Causes of Trigeminal Neuralgia: In trigeminal neuralgia , also called tic douloureux, the function of the trigeminal nerve is disrupted. Typically, the problem is contact between a normal blood vessel in this case, an artery or vein, and the trigeminal nerve at the base of your brain. This contact puts pressure on the nerve and causes it to malfunction.
Trigeminal neuralgia can occur as a result of aging, or it can be related to multiple sclerosis or a similar disease that damages the myelin sheath that protects certain nerves. Less commonly, trigeminal neuralgia can be caused by a tumor that compresses the trigeminal nerve.
Some people may experience trigeminal neuralgia due to a brain injury or other abnormalities. In other cases, surgical injuries, stroke, or facial trauma can be responsible for trigeminal neuralgia . Symptoms of Trigeminal Neuralgia Can Include One or More Of These Patterns.
- Episodes of severe , shooting or aching pain that can feel like an electric shock
- Spontaneous bouts of pain or attacks triggered by things like touching the face, chewing, talking, and brushing teeth ;
- Beating of pain that lasts from a few seconds to several minutes;
- Episodes of multiple attacks that have lasted for days, weeks, months, or longer, some people have periods when they do not experience pain
- Constant pain, burning sensation that is less intense than spasm pain;
- Pain in areas supplied by the trigeminal nerve, including the cheek, jaw, teeth, gums, lips or less often the eye and forehead
- Pain that affects one side of the face at a time, although it may rarely affect both sides of the face
- Pain focused on one point or spread in a wider pattern;
- Attacks that become more frequent and intense over time;
Diagnosis of Trigeminal Neuralgia: The doctor may make the diagnosis of trigeminal neuralgia based primarily on the patient’s description of the pain. For this, it follows three main criteria.

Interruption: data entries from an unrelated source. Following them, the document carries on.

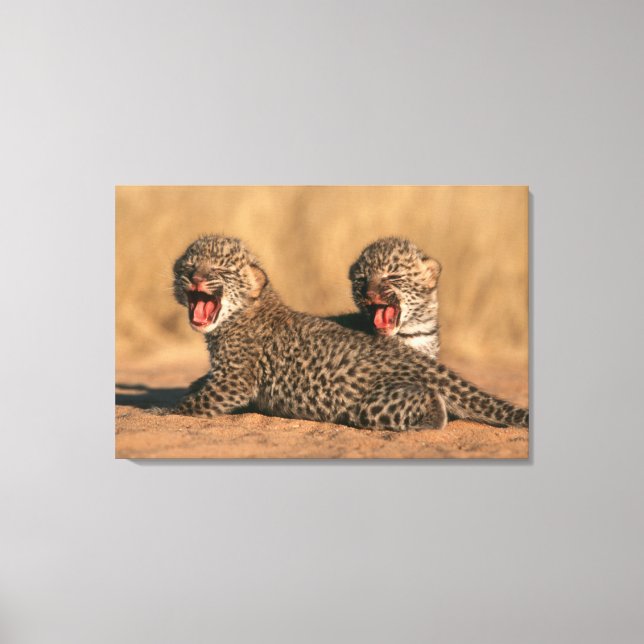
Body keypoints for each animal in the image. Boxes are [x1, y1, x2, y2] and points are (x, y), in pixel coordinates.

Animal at [165, 234, 528, 431]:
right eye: (188, 267)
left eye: (219, 270)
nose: (194, 279)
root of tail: (424, 364)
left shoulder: (233, 380)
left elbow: (196, 402)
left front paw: (163, 411)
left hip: (369, 404)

- Type: pain related to trigeminal neuralgia is sudden, brief, and electric shock-like;
- Location: the doctor will be able to verify if it is really a case of trigeminal neuralgia from the parts of the face that are affected by pain;
- Triggers: Pain related to trigeminal neuralgia is usually caused by external stimulation or simple everyday actions such as eating, talking or exposing yourself to breeze and wind.
In addition, the specialist may perform many tests to diagnose trigeminal neuralgia and determine the underlying causes for this condition, such as:
- Neurological Examination: By examining the patient’s face, the physician is able to determine exactly where the pain is occurring and, if the diagnosis of trigeminal neuralgia is confirmed, which branches of the trigeminal nerve have been affected.

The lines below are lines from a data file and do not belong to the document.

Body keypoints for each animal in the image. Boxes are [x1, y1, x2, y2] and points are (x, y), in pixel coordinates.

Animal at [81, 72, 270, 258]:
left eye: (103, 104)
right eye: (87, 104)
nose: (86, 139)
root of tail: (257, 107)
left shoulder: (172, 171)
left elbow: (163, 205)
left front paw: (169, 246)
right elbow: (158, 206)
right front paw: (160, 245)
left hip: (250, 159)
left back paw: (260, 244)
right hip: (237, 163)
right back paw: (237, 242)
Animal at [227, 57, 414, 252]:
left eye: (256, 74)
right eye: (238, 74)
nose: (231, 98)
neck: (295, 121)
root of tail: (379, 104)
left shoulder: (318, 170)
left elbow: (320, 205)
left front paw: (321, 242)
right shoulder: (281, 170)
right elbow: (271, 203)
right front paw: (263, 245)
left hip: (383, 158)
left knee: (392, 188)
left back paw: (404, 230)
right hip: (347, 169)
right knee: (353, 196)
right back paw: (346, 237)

- MRI: Doctors may order an MRI scan of the head to determine whether trigeminal neuralgia is caused by a more serious problem, such as multiple sclerosis or a tumor.
Accurate diagnosis is essential for trigeminal neuralgia, as facial pain can be caused by a variety of conditions. If necessary, the doctor will order some additional tests to rule out other possible causes.
Trigeminal Neuralgia Treatment: Treatment for trigeminal neuralgia usually begins with the use of anticonvulsant and antispasmodic medications. In many cases, no further treatment is needed.
However, over time, some people with this condition may stop responding to medications or experience unpleasant side effects. For these people, injections and surgery may be viable options.
Now, if trigeminal neuralgia is caused by another, more serious problem, the doctor must treat the specific underlying condition.